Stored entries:
○ ○ ○ ○ ○ ○ ○
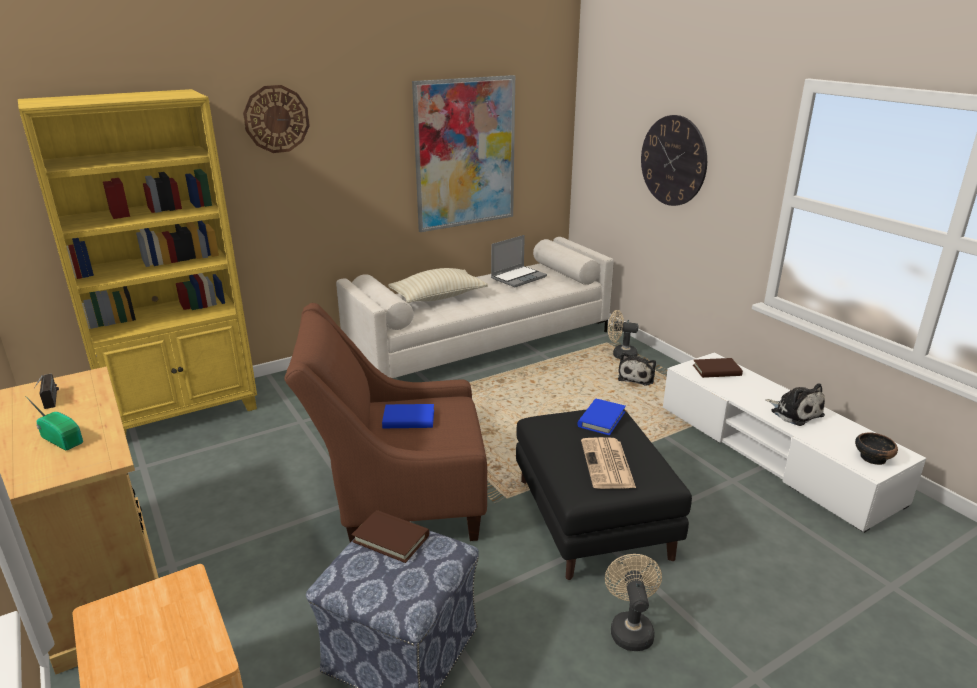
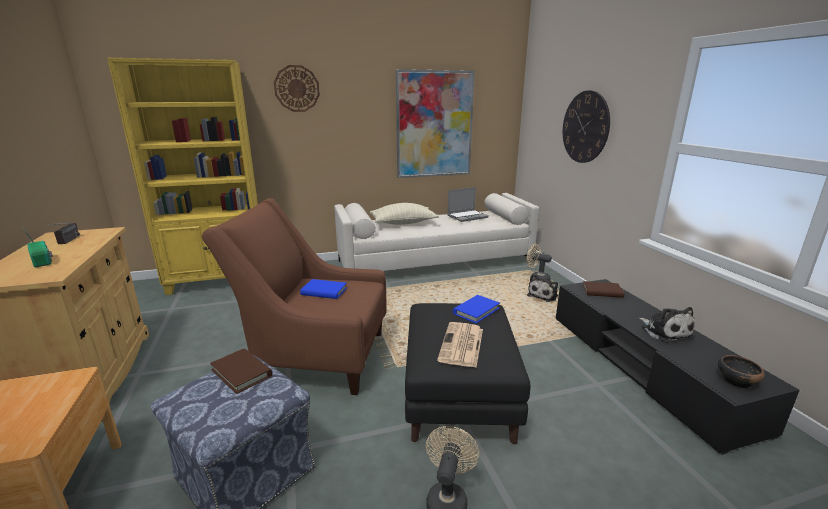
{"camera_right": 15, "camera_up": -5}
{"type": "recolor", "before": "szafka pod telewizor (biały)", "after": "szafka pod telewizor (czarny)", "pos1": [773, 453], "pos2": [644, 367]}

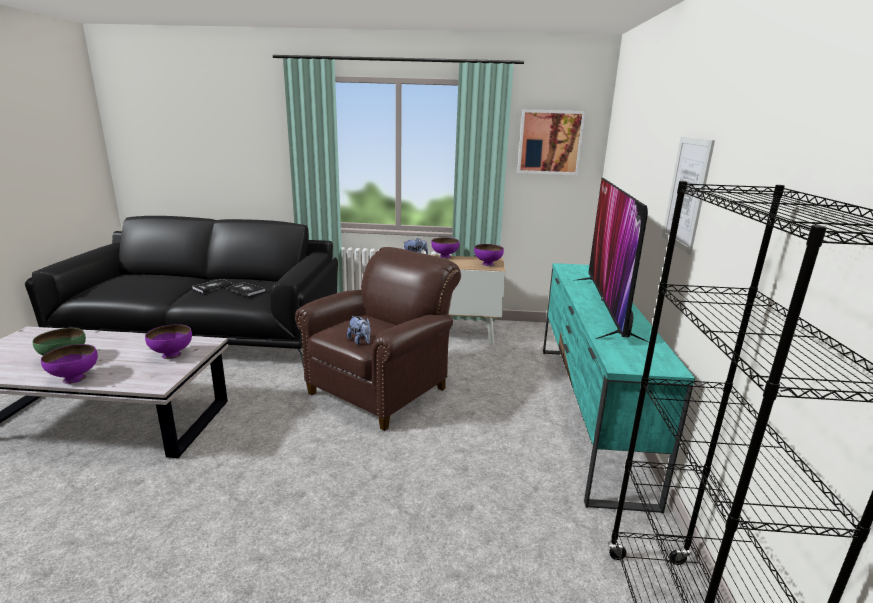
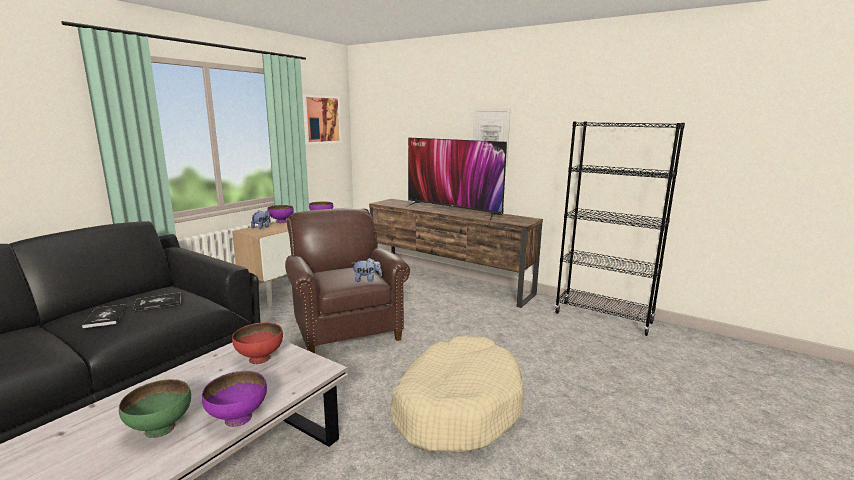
{"camera_right": -60, "camera_up": -5}
{"type": "recolor", "before": "szafka pod telewizor (turkusowy)", "after": "szafka pod telewizor (brązowy)", "pos1": [587, 412], "pos2": [448, 282]}
{"type": "recolor", "before": "miska (fioletowy)", "after": "miska (czerwony)", "pos1": [172, 355], "pos2": [260, 358]}
{"type": "insert", "after": "legowisko (beżowy)", "pos2": [456, 406]}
○ ○ ○ ○ ○ ○ ○
**Directions for this task:** Tell me how many lines in the records above include the word "type"; the number is all that is needed.

**Finished task:** 4